- Assigned task
I would like every line of the records below that contains the word "Shell" copied.

Start of Records for the exercise

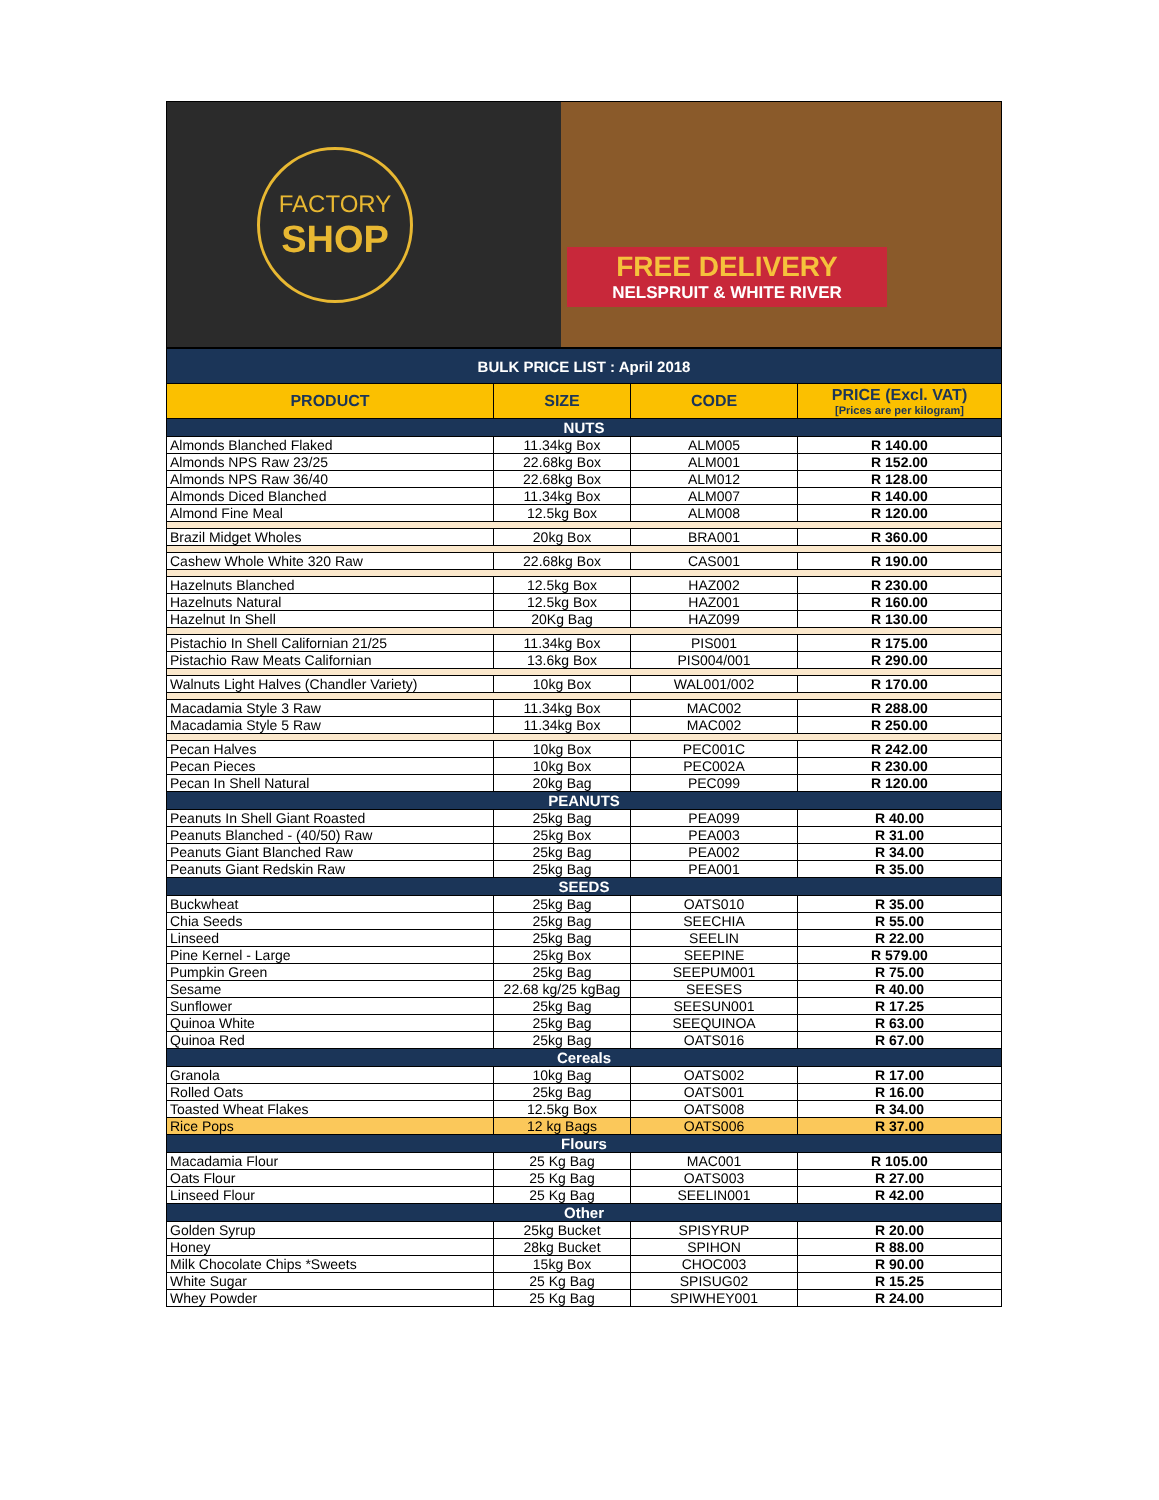FACTORY
SHOP
FREE DELIVERY
NELSPRUIT & WHITE RIVER
| BULK PRICE LIST : April 2018 | | | |
| PRODUCT | SIZE | CODE | PRICE (Excl. VAT) [Prices are per kilogram] |
| NUTS | | | |
| Almonds Blanched Flaked | 11.34kg Box | ALM005 | R 140.00 |
| Almonds NPS Raw 23/25 | 22.68kg Box | ALM001 | R 152.00 |
| Almonds NPS Raw 36/40 | 22.68kg Box | ALM012 | R 128.00 |
| Almonds Diced Blanched | 11.34kg Box | ALM007 | R 140.00 |
| Almond Fine Meal | 12.5kg Box | ALM008 | R 120.00 |
| Brazil Midget Wholes | 20kg Box | BRA001 | R 360.00 |
| Cashew Whole White 320 Raw | 22.68kg Box | CAS001 | R 190.00 |
| Hazelnuts Blanched | 12.5kg Box | HAZ002 | R 230.00 |
| Hazelnuts Natural | 12.5kg Box | HAZ001 | R 160.00 |
| Hazelnut In Shell | 20Kg Bag | HAZ099 | R 130.00 |
| Pistachio In Shell Californian 21/25 | 11.34kg Box | PIS001 | R 175.00 |
| Pistachio Raw Meats Californian | 13.6kg Box | PIS004/001 | R 290.00 |
| Walnuts Light Halves (Chandler Variety) | 10kg Box | WAL001/002 | R 170.00 |
| Macadamia Style 3 Raw | 11.34kg Box | MAC002 | R 288.00 |
| Macadamia Style 5 Raw | 11.34kg Box | MAC002 | R 250.00 |
| Pecan Halves | 10kg Box | PEC001C | R 242.00 |
| Pecan Pieces | 10kg Box | PEC002A | R 230.00 |
| Pecan In Shell Natural | 20kg Bag | PEC099 | R 120.00 |
| PEANUTS | | | |
| Peanuts In Shell Giant Roasted | 25kg Bag | PEA099 | R 40.00 |
| Peanuts Blanched - (40/50) Raw | 25kg Box | PEA003 | R 31.00 |
| Peanuts Giant Blanched Raw | 25kg Bag | PEA002 | R 34.00 |
| Peanuts Giant Redskin Raw | 25kg Bag | PEA001 | R 35.00 |
| SEEDS | | | |
| Buckwheat | 25kg Bag | OATS010 | R 35.00 |
| Chia Seeds | 25kg Bag | SEECHIA | R 55.00 |
| Linseed | 25kg Bag | SEELIN | R 22.00 |
| Pine Kernel - Large | 25kg Box | SEEPINE | R 579.00 |
| Pumpkin Green | 25kg Bag | SEEPUM001 | R 75.00 |
| Sesame | 22.68 kg/25 kgBag | SEESES | R 40.00 |
| Sunflower | 25kg Bag | SEESUN001 | R 17.25 |
| Quinoa White | 25kg Bag | SEEQUINOA | R 63.00 |
| Quinoa Red | 25kg Bag | OATS016 | R 67.00 |
| Cereals | | | |
| Granola | 10kg Bag | OATS002 | R 17.00 |
| Rolled Oats | 25kg Bag | OATS001 | R 16.00 |
| Toasted Wheat Flakes | 12.5kg Box | OATS008 | R 34.00 |
| Rice Pops | 12 kg Bags | OATS006 | R 37.00 |
| Flours | | | |
| Macadamia Flour | 25 Kg Bag | MAC001 | R 105.00 |
| Oats Flour | 25 Kg Bag | OATS003 | R 27.00 |
| Linseed Flour | 25 Kg Bag | SEELIN001 | R 42.00 |
| Other | | | |
| Golden Syrup | 25kg Bucket | SPISYRUP | R 20.00 |
| Honey | 28kg Bucket | SPIHON | R 88.00 |
| Milk Chocolate Chips *Sweets | 15kg Box | CHOC003 | R 90.00 |
| White Sugar | 25 Kg Bag | SPISUG02 | R 15.25 |
| Whey Powder | 25 Kg Bag | SPIWHEY001 | R 24.00 |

End of Records for the exercise

- Finished exercise
| Hazelnut In Shell | 20Kg Bag | HAZ099 | R 130.00 |
| Pistachio In Shell Californian 21/25 | 11.34kg Box | PIS001 | R 175.00 |
| Pecan In Shell Natural | 20kg Bag | PEC099 | R 120.00 |
| Peanuts In Shell Giant Roasted | 25kg Bag | PEA099 | R 40.00 |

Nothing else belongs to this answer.